▸ TASK: Please restate word for word the lines from the top of the entries through the line that contains "ndɛ’n i wlɛ kpa. W’a cɛman, n", and do not include any pictures.

___ MATERIAL SHOWN

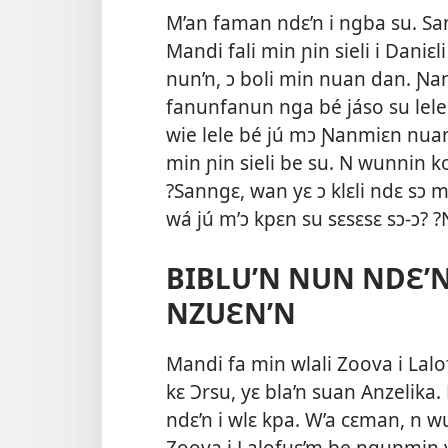
M’an faman ndɛ’n i ngba su. Sa
Mandi fali min ɲin sieli i Daniɛ
nun’n, ɔ boli min nuan dan. Ɲa
fanunfanun nga bé jáso su lele 
wie lele bé jú mɔ Ɲanmiɛn nuan 
min ɲin sieli be su. N wunnin k
?Sanngɛ, wan yɛ ɔ klɛli ndɛ sɔ 
wá jú m’ɔ kpɛn su sɛsɛsɛ sɔ-ɔ?
BIBLU’N NUN NDƐ’N 
NZUƐN’N
Mandi fa min wlali Zoova i Lalof
kɛ Ɔrsu, yɛ bla’n suan Anzelika
ndɛ’n i wlɛ kpa. W’a cɛman, n 
Zoova i Lalofuɛ’m be ngunmin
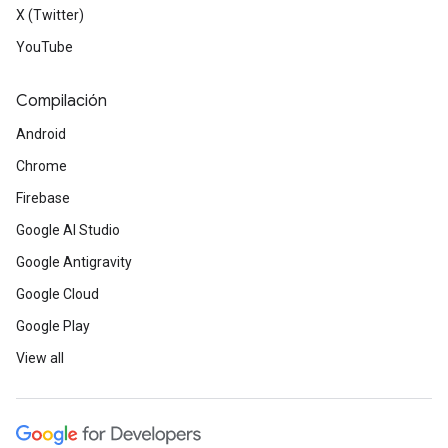
X (Twitter)
YouTube
Compilación
Android
Chrome
Firebase
Google AI Studio
Google Antigravity
Google Cloud
Google Play
View all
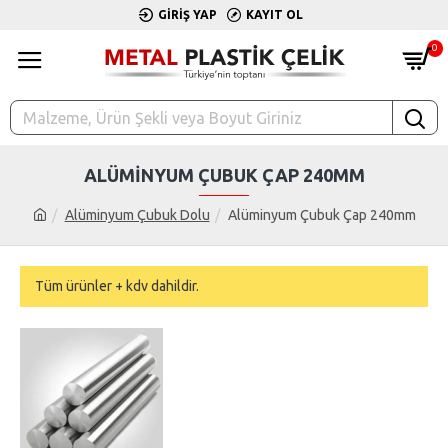
GIRIŞ YAP
KAYIT OL
0
ALÜMINYUM ÇUBUK ÇAP 240MM
Alüminyum Çubuk Dolu
Alüminyum Çubuk Çap 240mm
Tüm ürünler + kdv dahildir.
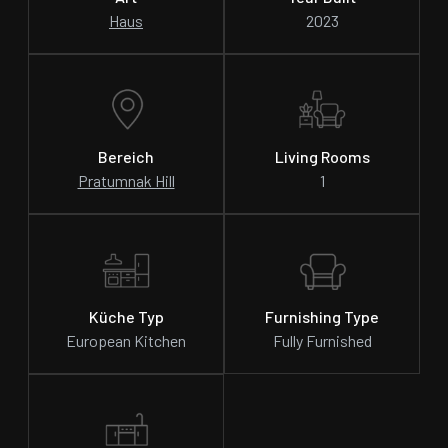
Haus
2023
Bereich
Living Rooms
Pratumnak Hill
1
Küche Typ
Furnishing Type
European Kitchen
Fully Furnished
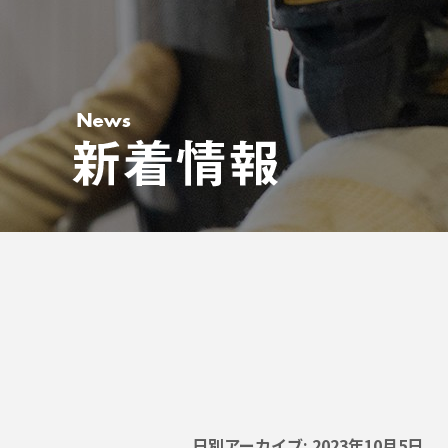
日別アーカイブ:
2023年10月5日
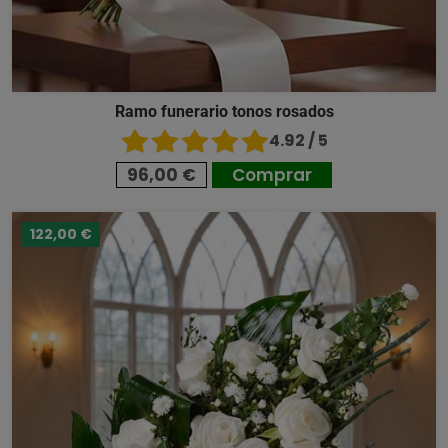
Ramo funerario tonos rosados
4.92 / 5
96,00 €
Comprar
122,00 €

______

▸ OUTPUT BELOW:
M’an faman ndɛ’n i ngba su. Sa
Mandi fali min ɲin sieli i Daniɛ
nun’n, ɔ boli min nuan dan. Ɲa
fanunfanun nga bé jáso su lele 
wie lele bé jú mɔ Ɲanmiɛn nuan 
min ɲin sieli be su. N wunnin k
?Sanngɛ, wan yɛ ɔ klɛli ndɛ sɔ 
wá jú m’ɔ kpɛn su sɛsɛsɛ sɔ-ɔ?
BIBLU’N NUN NDƐ’N 
NZUƐN’N
Mandi fa min wlali Zoova i Lalof
kɛ Ɔrsu, yɛ bla’n suan Anzelika
ndɛ’n i wlɛ kpa. W’a cɛman, n 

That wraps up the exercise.